Arm's 2.35% Jump Driven by 101% Surge in $0.78B Volume, Ranking 154th in Daily Equity Activity
On October 6, 2025, Arm HoldingsARM-- (ARM) saw a 2.35% rise in its stock price, with a trading volume of $0.78 billion, marking a 101.46% increase compared to the previous day. This volume ranked the stock 154th among all equities traded that day, reflecting heightened investor interest.
Recent developments highlight Arm’s strategic positioning in the semiconductor sector. The company’s focus on expanding its licensing model for AI-driven chip architectures has drawn attention from institutional investors. Analysts note that Arm’s partnerships with major cloud providers and its roadmap for next-generation RISC-V-based solutions are key drivers of short-term momentum.

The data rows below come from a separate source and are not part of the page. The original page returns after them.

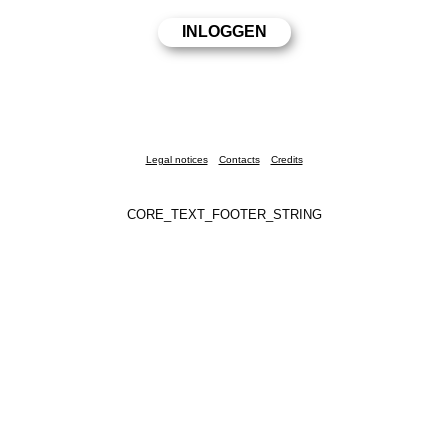
Legal notices
Contacts
Credits
CORE_TEXT_FOOTER_STRING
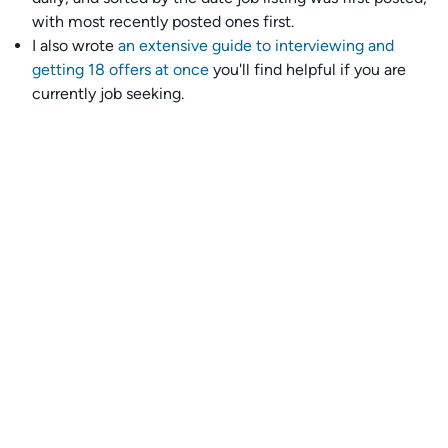
with most recently posted ones first.
I also wrote
an extensive guide to interviewing and
getting 18 offers at once
you'll find helpful if you are
currently job seeking.
Talent collective
👉
Join our talent collective
and get matched with
climate tech companies directly.
Alerts
👉 Set up a job opening email alert
here
.
For employers
👉
Hiring? Reach
30,000+
monthly climate job seekers
by
featuring your job opening
here
.
Subscribe to our mailing list:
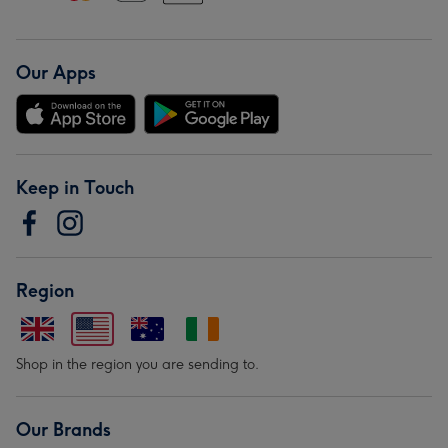
Our Apps
Keep in Touch
Region
Shop in the region you are sending to.
Our Brands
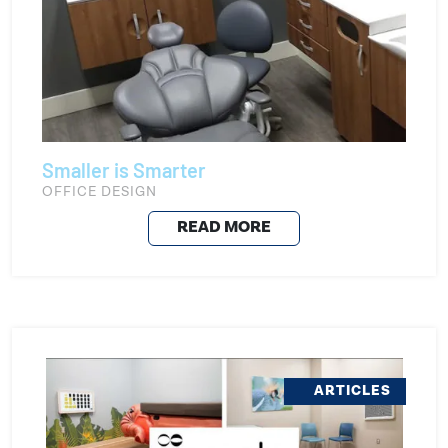
Smaller is Smarter
OFFICE DESIGN
READ MORE
ARTICLES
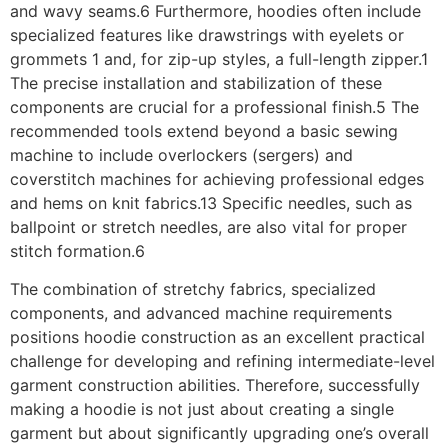
and wavy seams.6 Furthermore, hoodies often include
specialized features like drawstrings with eyelets or
grommets 1 and, for zip-up styles, a full-length zipper.1
The precise installation and stabilization of these
components are crucial for a professional finish.5 The
recommended tools extend beyond a basic sewing
machine to include overlockers (sergers) and
coverstitch machines for achieving professional edges
and hems on knit fabrics.13 Specific needles, such as
ballpoint or stretch needles, are also vital for proper
stitch formation.6
The combination of stretchy fabrics, specialized
components, and advanced machine requirements
positions hoodie construction as an excellent practical
challenge for developing and refining intermediate-level
garment construction abilities. Therefore, successfully
making a hoodie is not just about creating a single
garment but about significantly upgrading one’s overall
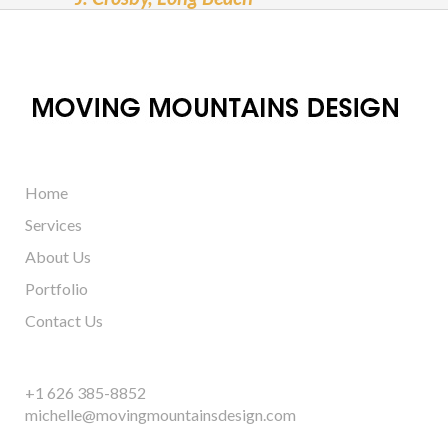
Home
Services
About Us
Portfolio
Contact Us
+1 626 385-8852
michelle@movingmountainsdesign.com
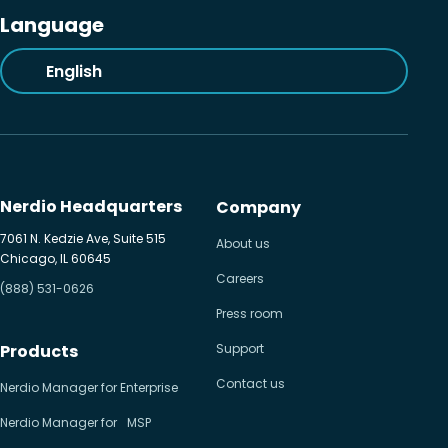
Language
English
Nerdio Headquarters
Company
7061 N. Kedzie Ave, Suite 515
About us
Chicago, IL 60645
Careers
(888) 531-0626
Press room
Products
Support
Contact us
Nerdio Manager for Enterprise
Nerdio Manager for MSP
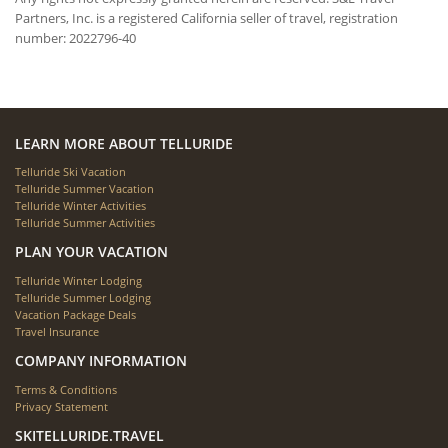
Partners, Inc. is a registered California seller of travel, registration
number: 2022796-40
LEARN MORE ABOUT TELLURIDE
Telluride Ski Vacation
Telluride Summer Vacation
Telluride Winter Activities
Telluride Summer Activities
PLAN YOUR VACATION
Telluride Winter Lodging
Telluride Summer Lodging
Vacation Package Deals
Travel Insurance
COMPANY INFORMATION
Terms & Conditions
Privacy Statement
SKITELLURIDE.TRAVEL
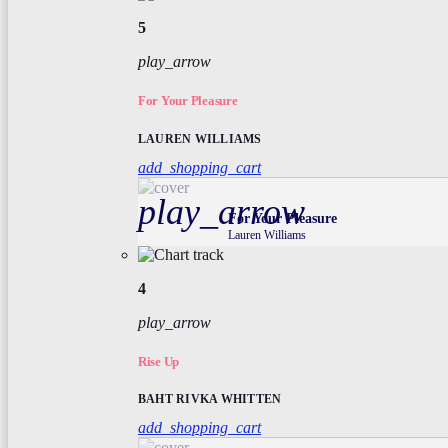
5
play_arrow
For Your Pleasure
LAUREN WILLIAMS
add_shopping_cart
play_arrow
For Your Pleasure
Lauren Williams
4
play_arrow
Rise Up
BAHT RIVKA WHITTEN
add_shopping_cart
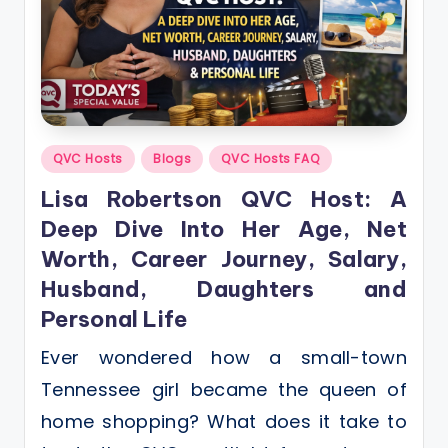
Posted
QVC Hosts
Blogs
QVC Hosts FAQ
in
Lisa Robertson QVC Host: A
Deep Dive Into Her Age, Net
Worth, Career Journey, Salary,
Husband, Daughters and
Personal Life
Ever wondered how a small-town
Tennessee girl became the queen of
home shopping? What does it take to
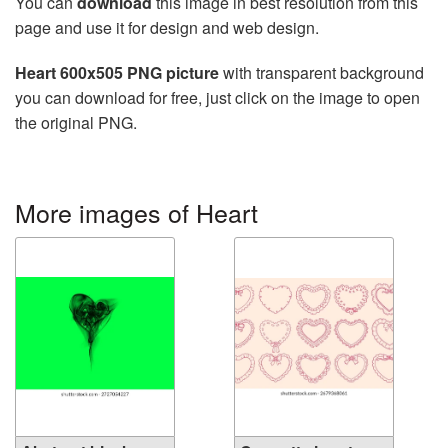
You can
download
this image in best resolution from this
page and use it for design and web design.
Heart 600x505 PNG picture
with transparent background
you can download for free, just click on the image to open
the original PNG.
More images of Heart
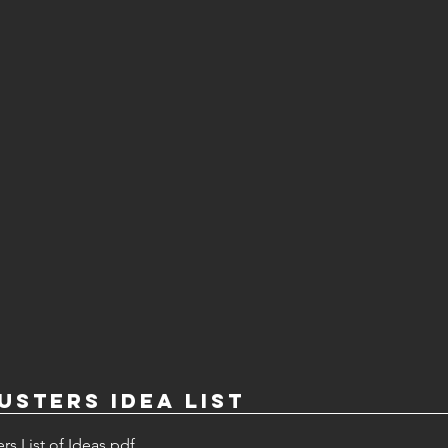
sters Idea List
s List of Ideas
.pdf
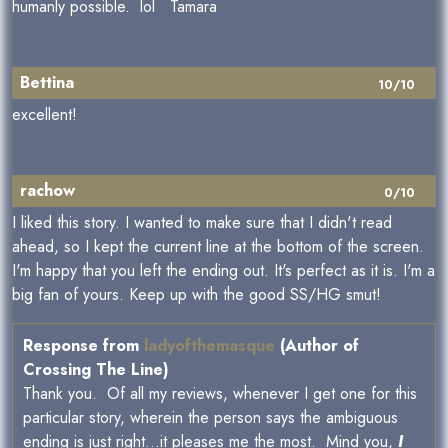
humanly possible. lol Tamara
Bettina
10/10
excellent!
rachow
0/10
I liked this story. I wanted to make sure that I didn't read
ahead, so I kept the current line at the bottom of the screen.
I'm happy that you left the ending out. It's perfect as it is. I'm a
big fan of yours. Keep up with the good SS/HG smut!
Response from
ladyofthemasque
(Author of
Crossing The Line)
Thank you. Of all my reviews, whenever I get one for this
particular story, wherein the person says the ambiguous
ending is just right...it pleases me the most. Mind you,
I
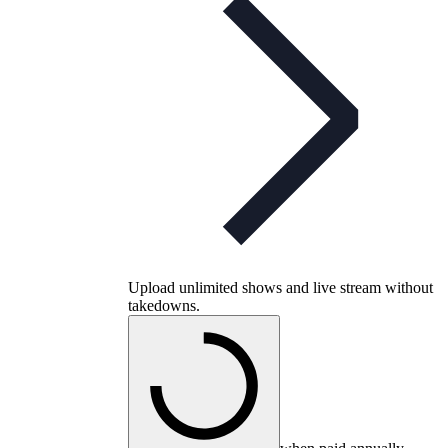
Upload unlimited shows and live stream without
takedowns.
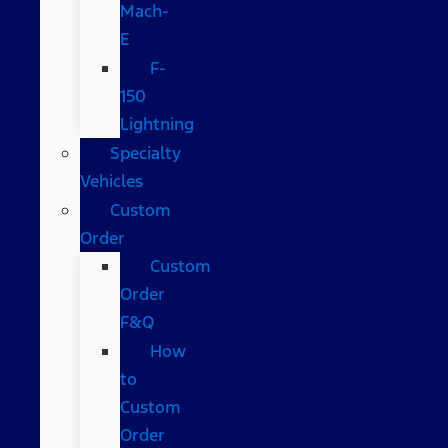
Mach-
E
F-
150
Lightning
Specialty
Vehicles
Custom
Order
Custom
Order
F&Q
How
to
Custom
Order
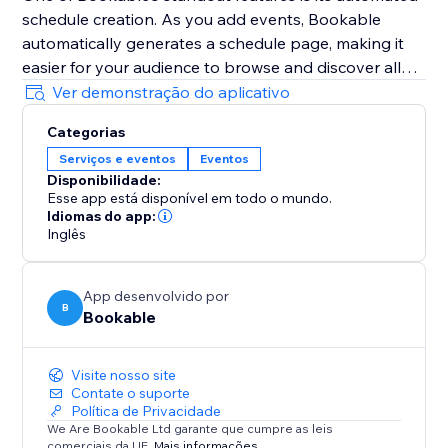
schedule creation. As you add events, Bookable
automatically generates a schedule page, making it
easier for your audience to browse and discover all
your events in one place.
Ver demonstração do aplicativo
Additionally, Bookable's mobile-friendly management
Categorias
interface ensures that you can access and manage
Serviços e eventos
Eventos
your events on the go, keeping you organised and
Disponibilidade:
responsive wherever you are.
Esse app está disponível em todo o mundo.
Idiomas do app:
Share your events with ease using unique, share-
Inglês
worthy links provided by Bookable, and watch as
your community engages and signs up.
App desenvolvido por
B
Bookable
Visite nosso site
Contate o suporte
Política de Privacidade
We Are Bookable Ltd garante que cumpre as leis
comerciais da UE.
Mais informações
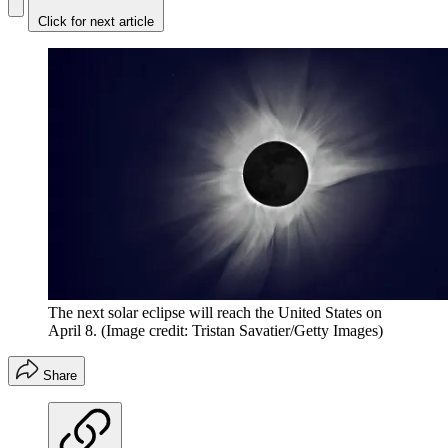
Click for next article
The next solar eclipse will reach the United States on
April 8.
(Image credit: Tristan Savatier/Getty Images)
Share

Market participants remain cautious about macroeconomic headwinds, including rising interest rates, which could pressure growth-oriented tech stocks. However, Arm’s diversified client base and cost-cutting measures have bolstered its resilience compared to peers. Short-term options activity also suggests a balance between bullish and bearish bets, with no clear directional bias emerging.
To run this back-test robustly, I need to nail down a few practical details about how you’d like the portfolio constructed and how trades are executed. Could you confirm (or adjust) the following? 1. Universe • Should we look at all U.S. common stocks (NYSE + NASDAQ + AMEX), or a different universe? 2. Volume metric • Rank by daily **share** volume or **dollar** volume? 3. Execution price • Buy at today’s close and sell at tomorrow’s close (close-to-close return), or some other convention (e.g., next-day open)? 4. Rebalancing / overlap • Each day we refresh the list, hold all 500 names for exactly one day, then fully exit – i.e., a pure one-day turnover strategy. Is that correct? 5. Transaction costs & slippage • Should we assume zero trading costs, or build in a commission/slippage estimate? 6. Benchmark • Any specific benchmark you’d like to compare against (e.g., S&P 500 total return)? Once those points are clear, I can lay out the data retrieval steps and run the back-test.